Available records -
'''

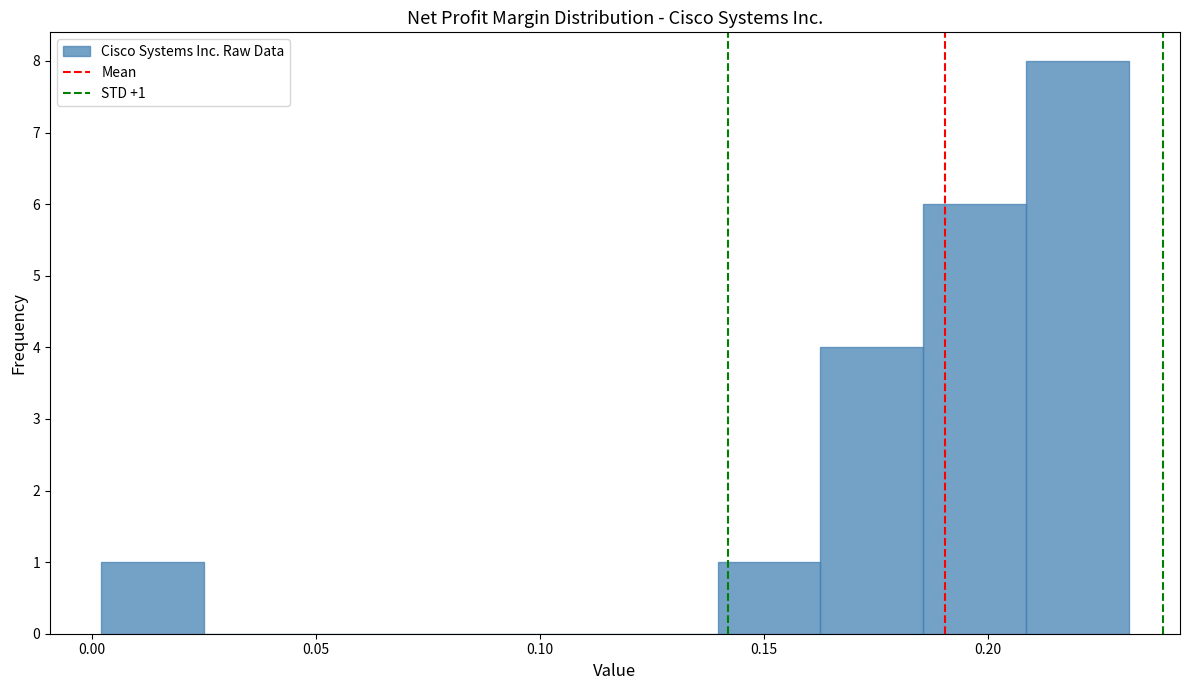

Which range on the x-axis has the tallest bar?

0.210 to 0.230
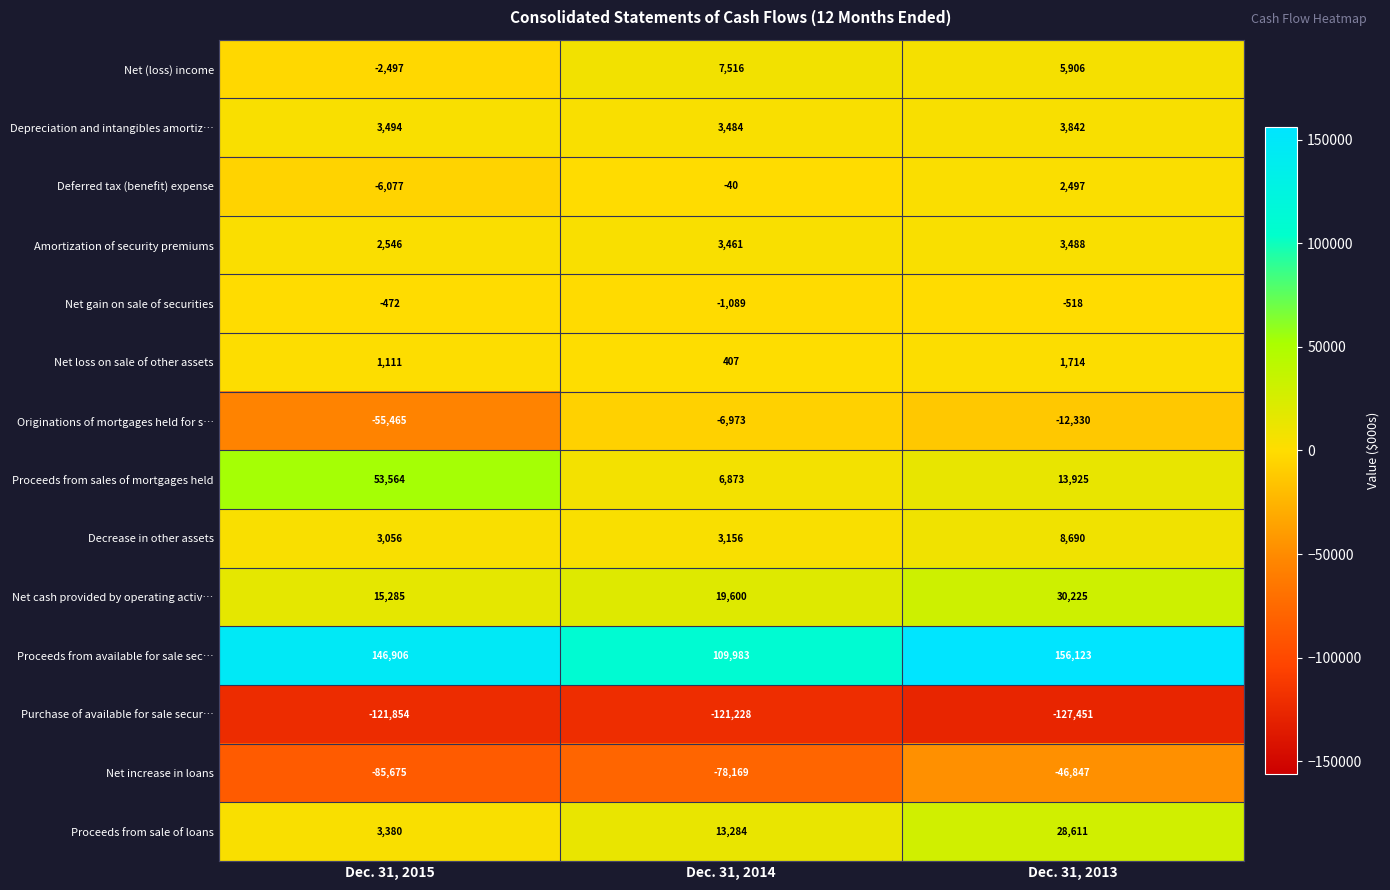

True or false: Net gain on sale of securities has a value of -159 at Dec. 31, 2013.

False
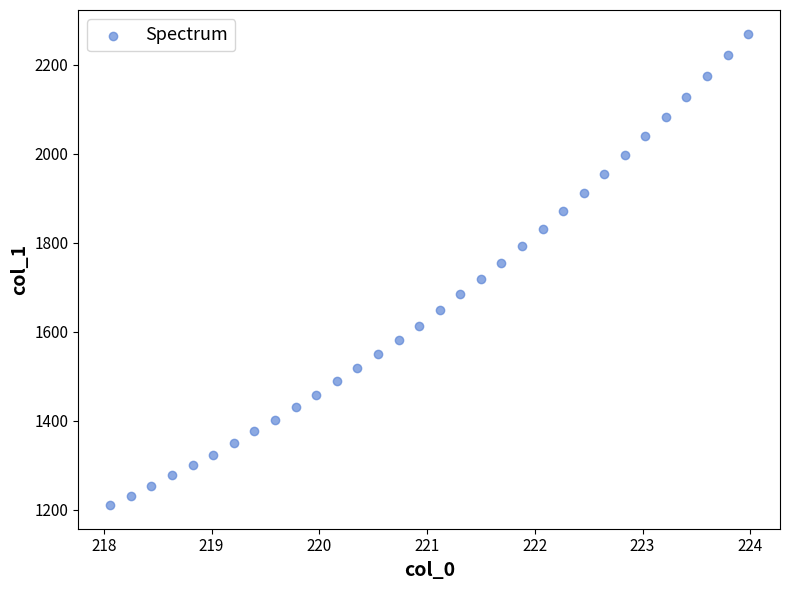

What is the range of X values (max minus min)?

5.9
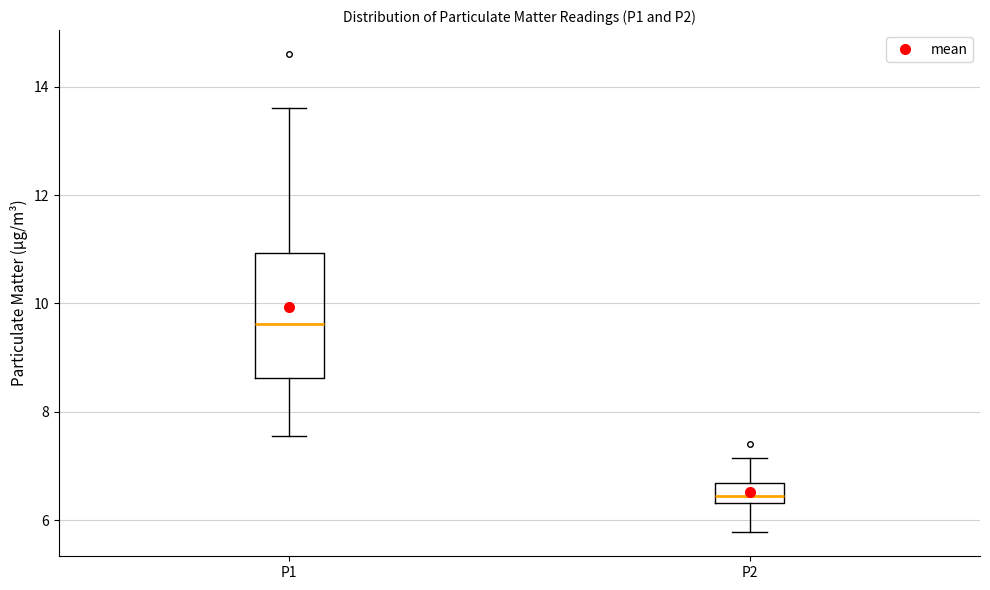

Reading left to right, transcribe this box plot: for each box, give where its median line is, the range the box spans, and where its two whiskers end, as read against the y-axis. The values are not printed on the chart, so give them approximately, as read against the axis.

P1: median 9.6, box 8.6 to 11.0, whiskers 7.6 to 13.6
P2: median 6.4 (just above the box's lower edge), box 6.4 to 6.6, whiskers 5.8 to 7.2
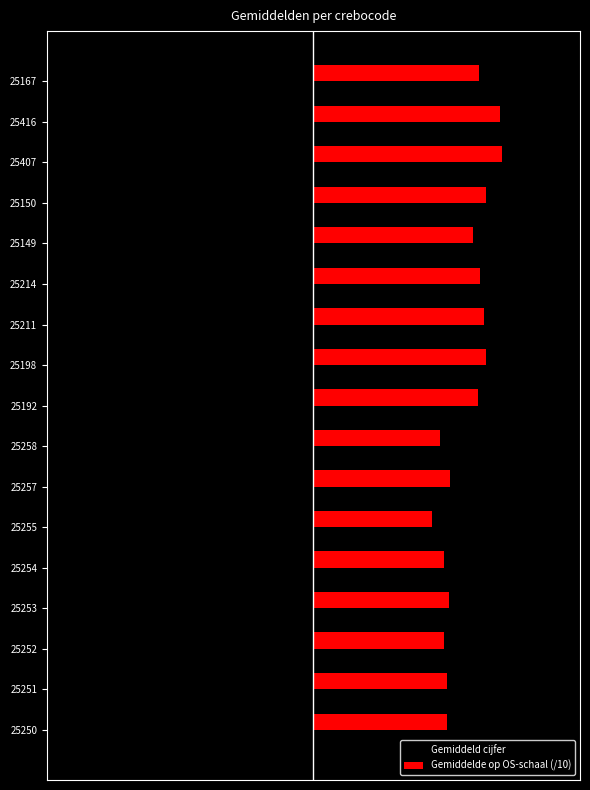

List the series in order of their overall mean, lowest first.

Gemiddeld cijfer, Gemiddelde op OS-schaal (/10)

'''

Your task - Rewrite all the data above with each "range" changed to "interval" and nothing else altered. Leave the pictures out.

Your solution -
Which interval on the x-axis has the tallest bar?

0.210 to 0.230

True or false: Net gain on sale of securities has a value of -159 at Dec. 31, 2013.

False

What is the interval of X values (max minus min)?

5.9

Reading left to right, transcribe this box plot: for each box, give where its median line is, the interval the box spans, and where its two whiskers end, as read against the y-axis. The values are not printed on the chart, so give them approximately, as read against the axis.

P1: median 9.6, box 8.6 to 11.0, whiskers 7.6 to 13.6
P2: median 6.4 (just above the box's lower edge), box 6.4 to 6.6, whiskers 5.8 to 7.2

List the series in order of their overall mean, lowest first.

Gemiddeld cijfer, Gemiddelde op OS-schaal (/10)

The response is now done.